Estetika Alam (kosmos)
            Alam itu indah. Keindahannya nampak dalam keberagaman unsur atau komponen yang ada. Sebagai contoh: adanya pergantian musim, adanya keanekaragaman binatang, pohon maupun pesona-pesona yang lainnya. Singkatnya alam itu memuat segala keindahan. Dan keindahannya tidak diperuntukkan untuk dirinya sendiri. Keindahannya selalu dalam konteks “memberi”. Ia memberinya kepada manusia.
            Alam juga dilihat sebgai locus bagi manusia untuk mengada dan menjadi. Tanpa alam manusia tidak ada. Itu berarti alam turut membantu penziarahan manusia.

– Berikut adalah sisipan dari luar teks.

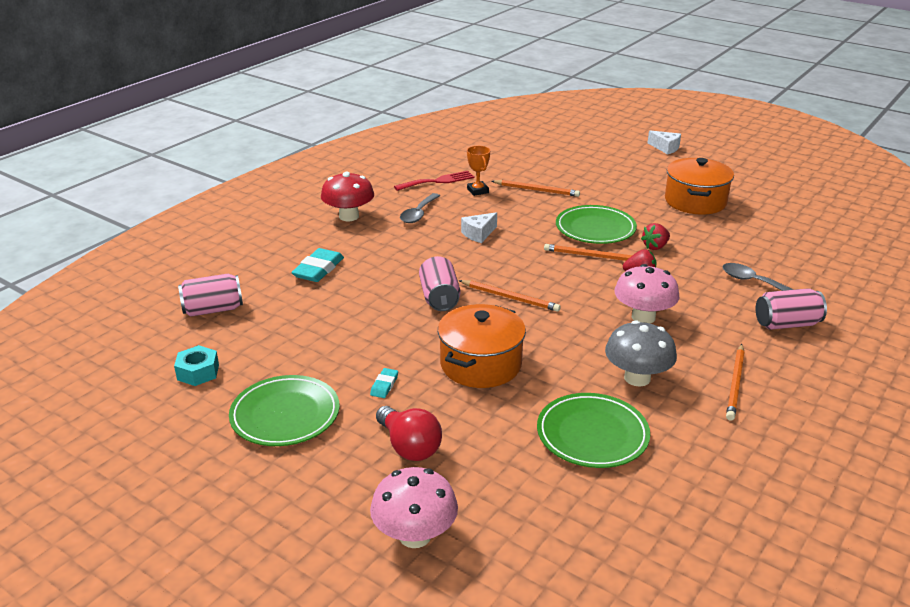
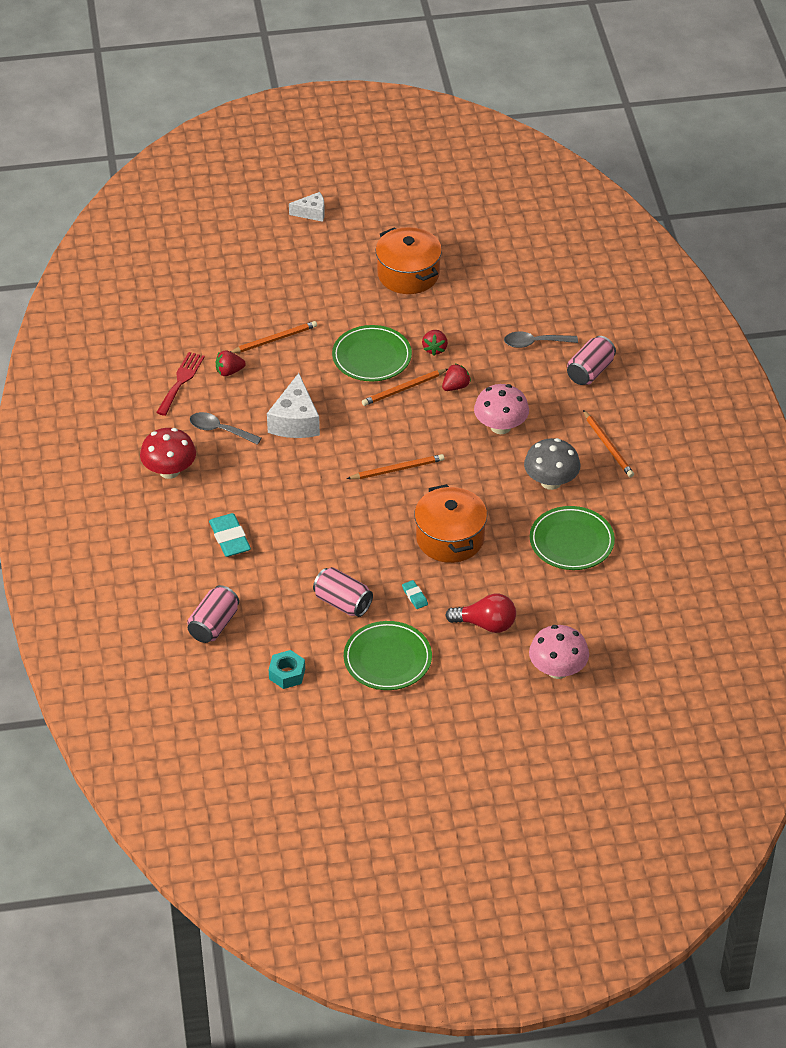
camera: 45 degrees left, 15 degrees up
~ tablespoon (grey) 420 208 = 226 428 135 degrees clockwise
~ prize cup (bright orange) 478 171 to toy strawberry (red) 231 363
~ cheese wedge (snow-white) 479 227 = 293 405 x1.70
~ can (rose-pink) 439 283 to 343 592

Alam pendek kata-adalah dinamika kesempurnaan hidup manusia itu sendiri. Alam seakan menjadi rujukan bagi ritme hidup sehari-hari. Alam juga seolah menata bagaimana manusia mesti menjalani aktivitasnya (MM, Hal. 29).
Alam juga memberi rasa kebahagiaan kepada manusia dengan keindahannya, sekaligus memberi rasa kekaguman melalui keunikan. Maka kita sebagai manusia tidak boleh melihat alam sebagai objek. Kita harus menempatkan alam sebagai ibu yang selalu memberikan kehidupan. Jika demikian, diri kita akan terbentuk menjadi pribadi yang bertanggungjawab. Artinya kita berperan sebagai pemelihara alam.
           Apa arti menjadi pribadi yang bertanggungjawab. Pemaknaan kata tanggungjawab selalu dalam konteks kerja. Dengan demikian tanggung jawab tidak lain adalah bekerja. Apalagi kerja bagi manusia adalah suatu panggilan.
Dalam Enseklik Laborem Exercens (Paus Yohanes Paulus ke II) dikatakan dengan jelas bahwa kerja adalah bagian integral dari martabat manusia. Kerja tidak hanya sekedar aktivitas yang mereduksi sesuatu atau menghasilkan uang. Kerja adalah cetusan dari martabat manusiawi (MM, Hal. 121).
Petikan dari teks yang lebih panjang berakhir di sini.